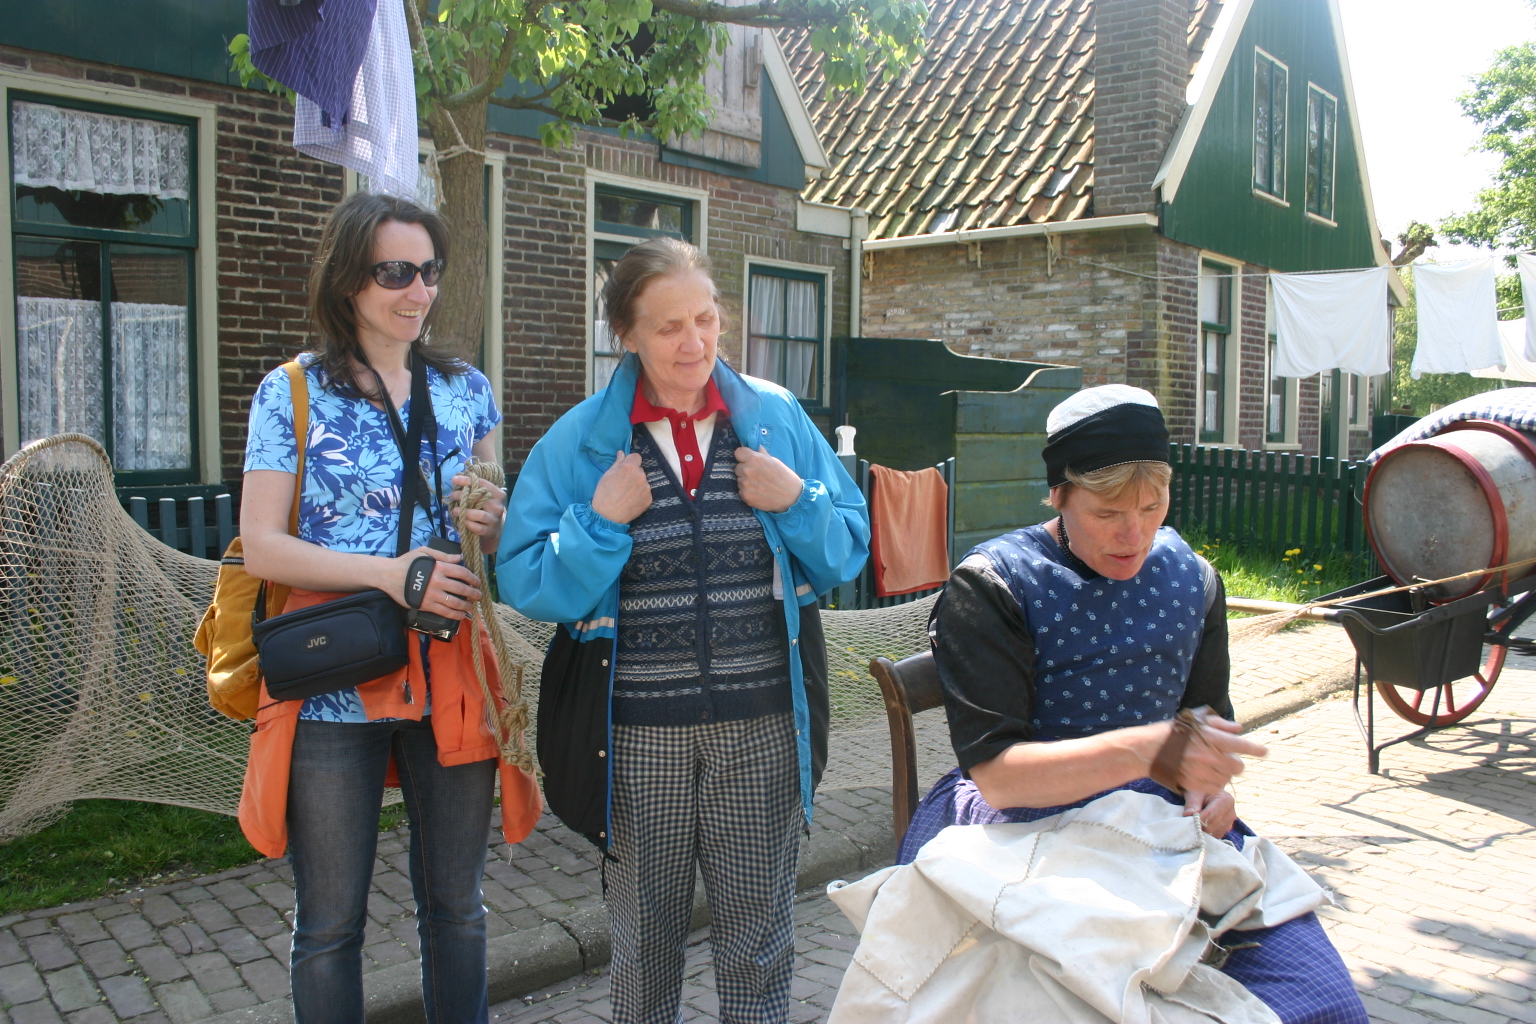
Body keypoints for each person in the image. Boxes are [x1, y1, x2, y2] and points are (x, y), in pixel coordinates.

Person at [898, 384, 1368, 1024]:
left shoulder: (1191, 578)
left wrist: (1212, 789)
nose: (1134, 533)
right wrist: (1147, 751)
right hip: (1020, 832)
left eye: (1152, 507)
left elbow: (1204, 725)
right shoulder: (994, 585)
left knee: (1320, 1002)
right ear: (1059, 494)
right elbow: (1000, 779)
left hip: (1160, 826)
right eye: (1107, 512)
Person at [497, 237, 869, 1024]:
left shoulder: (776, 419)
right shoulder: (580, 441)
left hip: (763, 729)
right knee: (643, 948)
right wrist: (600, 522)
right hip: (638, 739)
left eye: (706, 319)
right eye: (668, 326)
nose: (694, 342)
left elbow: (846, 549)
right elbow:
--
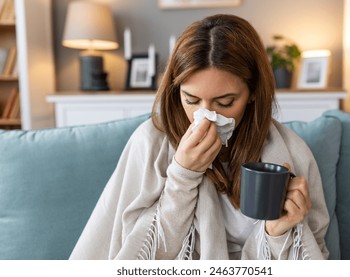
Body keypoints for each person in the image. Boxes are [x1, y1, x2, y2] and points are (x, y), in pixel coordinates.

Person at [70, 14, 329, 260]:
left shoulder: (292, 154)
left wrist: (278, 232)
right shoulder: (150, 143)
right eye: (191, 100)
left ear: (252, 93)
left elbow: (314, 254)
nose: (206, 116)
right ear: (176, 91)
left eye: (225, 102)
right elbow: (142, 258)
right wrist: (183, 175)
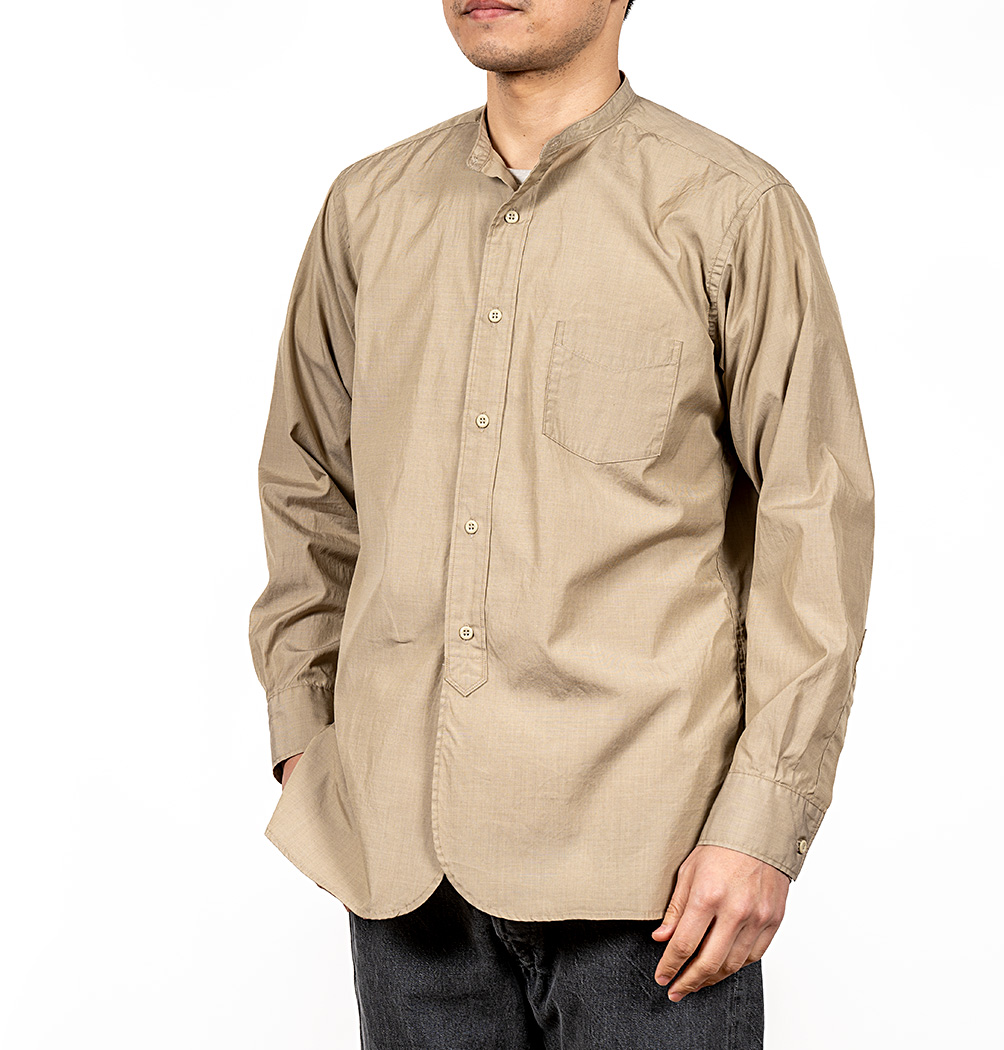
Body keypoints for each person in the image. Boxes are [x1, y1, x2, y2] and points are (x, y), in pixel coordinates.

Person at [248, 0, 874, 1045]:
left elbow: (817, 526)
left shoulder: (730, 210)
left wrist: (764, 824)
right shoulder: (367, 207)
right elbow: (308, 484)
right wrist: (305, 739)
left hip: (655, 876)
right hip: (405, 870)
--
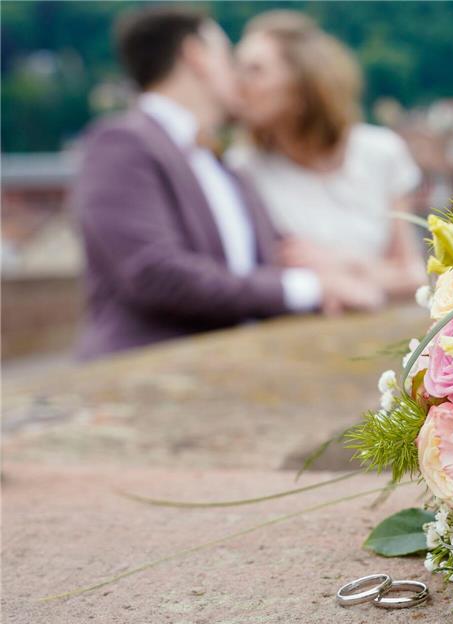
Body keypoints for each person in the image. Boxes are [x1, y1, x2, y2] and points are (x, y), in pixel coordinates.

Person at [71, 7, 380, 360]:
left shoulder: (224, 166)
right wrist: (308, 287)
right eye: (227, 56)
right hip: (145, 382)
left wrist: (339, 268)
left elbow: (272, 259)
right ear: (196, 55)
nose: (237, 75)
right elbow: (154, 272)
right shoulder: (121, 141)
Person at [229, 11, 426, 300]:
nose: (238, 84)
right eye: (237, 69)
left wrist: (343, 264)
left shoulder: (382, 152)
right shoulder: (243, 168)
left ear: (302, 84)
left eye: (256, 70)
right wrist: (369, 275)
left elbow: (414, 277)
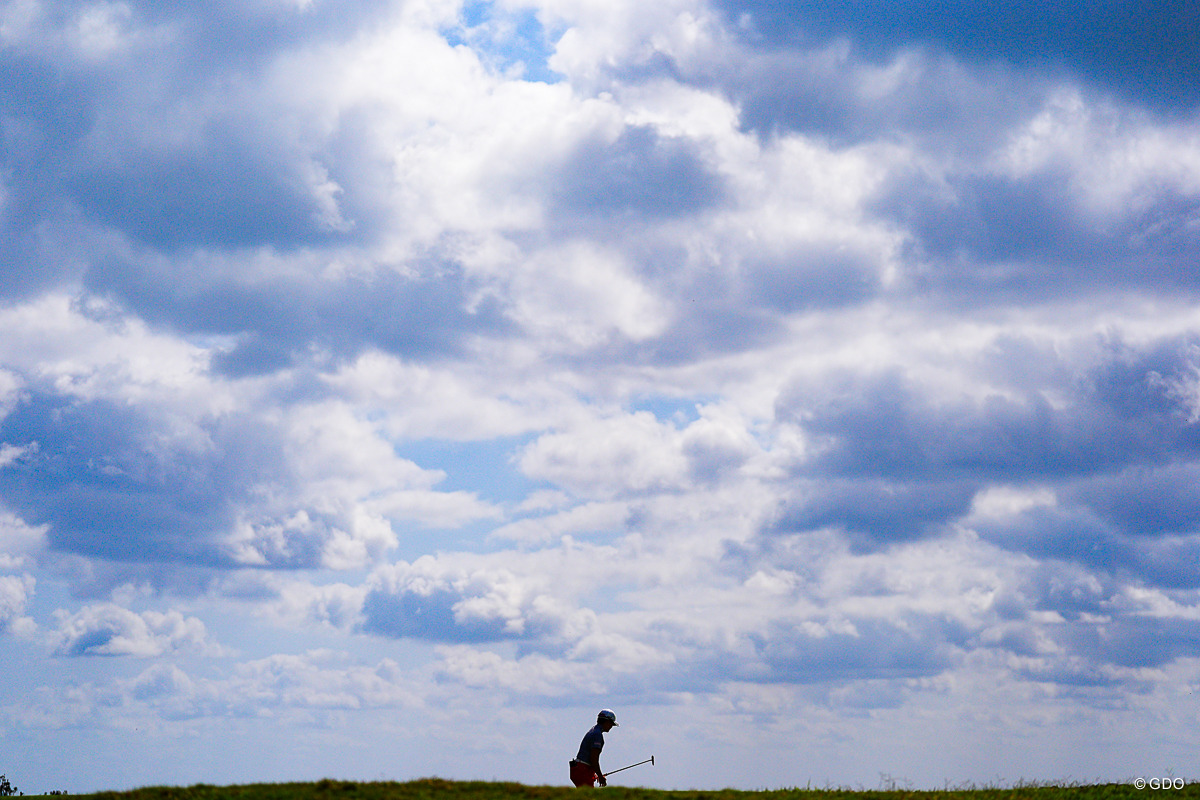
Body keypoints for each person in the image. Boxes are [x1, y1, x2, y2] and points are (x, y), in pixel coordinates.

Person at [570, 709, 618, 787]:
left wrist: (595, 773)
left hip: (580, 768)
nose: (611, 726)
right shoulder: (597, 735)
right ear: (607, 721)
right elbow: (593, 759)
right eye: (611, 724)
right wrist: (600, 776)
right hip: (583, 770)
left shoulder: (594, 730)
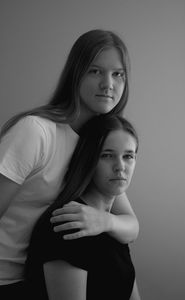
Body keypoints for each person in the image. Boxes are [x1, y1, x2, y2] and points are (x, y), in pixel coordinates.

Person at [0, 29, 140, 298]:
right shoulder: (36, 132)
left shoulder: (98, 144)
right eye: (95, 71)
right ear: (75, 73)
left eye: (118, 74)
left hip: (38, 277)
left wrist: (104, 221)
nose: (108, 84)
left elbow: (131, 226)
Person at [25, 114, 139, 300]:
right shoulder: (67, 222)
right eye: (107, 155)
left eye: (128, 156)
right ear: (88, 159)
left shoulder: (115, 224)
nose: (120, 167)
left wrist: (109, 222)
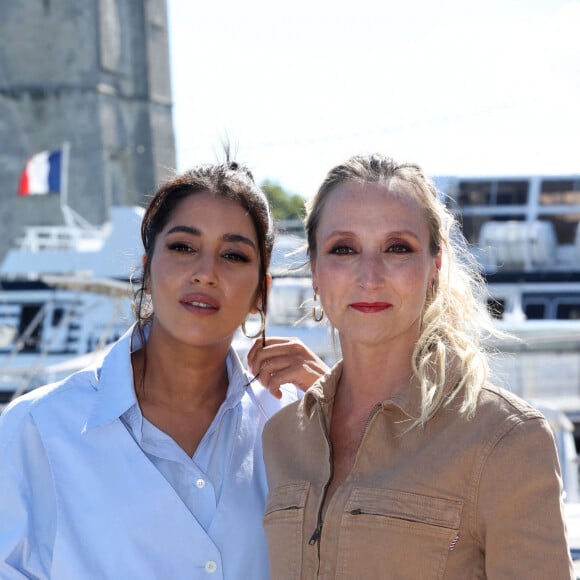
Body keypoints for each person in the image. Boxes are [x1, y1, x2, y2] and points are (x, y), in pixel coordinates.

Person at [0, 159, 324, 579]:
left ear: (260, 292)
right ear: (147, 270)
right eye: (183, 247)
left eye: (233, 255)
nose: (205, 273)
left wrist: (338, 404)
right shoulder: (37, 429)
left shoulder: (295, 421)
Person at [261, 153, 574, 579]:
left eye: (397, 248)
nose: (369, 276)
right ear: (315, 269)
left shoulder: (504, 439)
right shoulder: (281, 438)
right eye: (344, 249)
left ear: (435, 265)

→ **Problem details**
From the records above, quote word for word only the lines beginning at the line that has "left shoulder: (292, 154)" and stopping after the line that has "right hip: (405, 870)". Omit the pictures.

→ **Written solution**
left shoulder: (292, 154)
left wrist: (278, 232)
right shoulder: (150, 143)
right eye: (191, 100)
left ear: (252, 93)
left elbow: (314, 254)
nose: (206, 116)
right ear: (176, 91)
left eye: (225, 102)
right elbow: (142, 258)
right wrist: (183, 175)
Body keypoints for each person in the image. Boxes are [x1, y1, x2, y2] and points are (x, y), in pixel coordinates.

Person at [248, 0, 874, 1045]:
left elbow: (817, 526)
left shoulder: (730, 210)
left wrist: (764, 824)
right shoulder: (367, 207)
right elbow: (308, 484)
right wrist: (305, 739)
left hip: (655, 876)
right hip: (405, 870)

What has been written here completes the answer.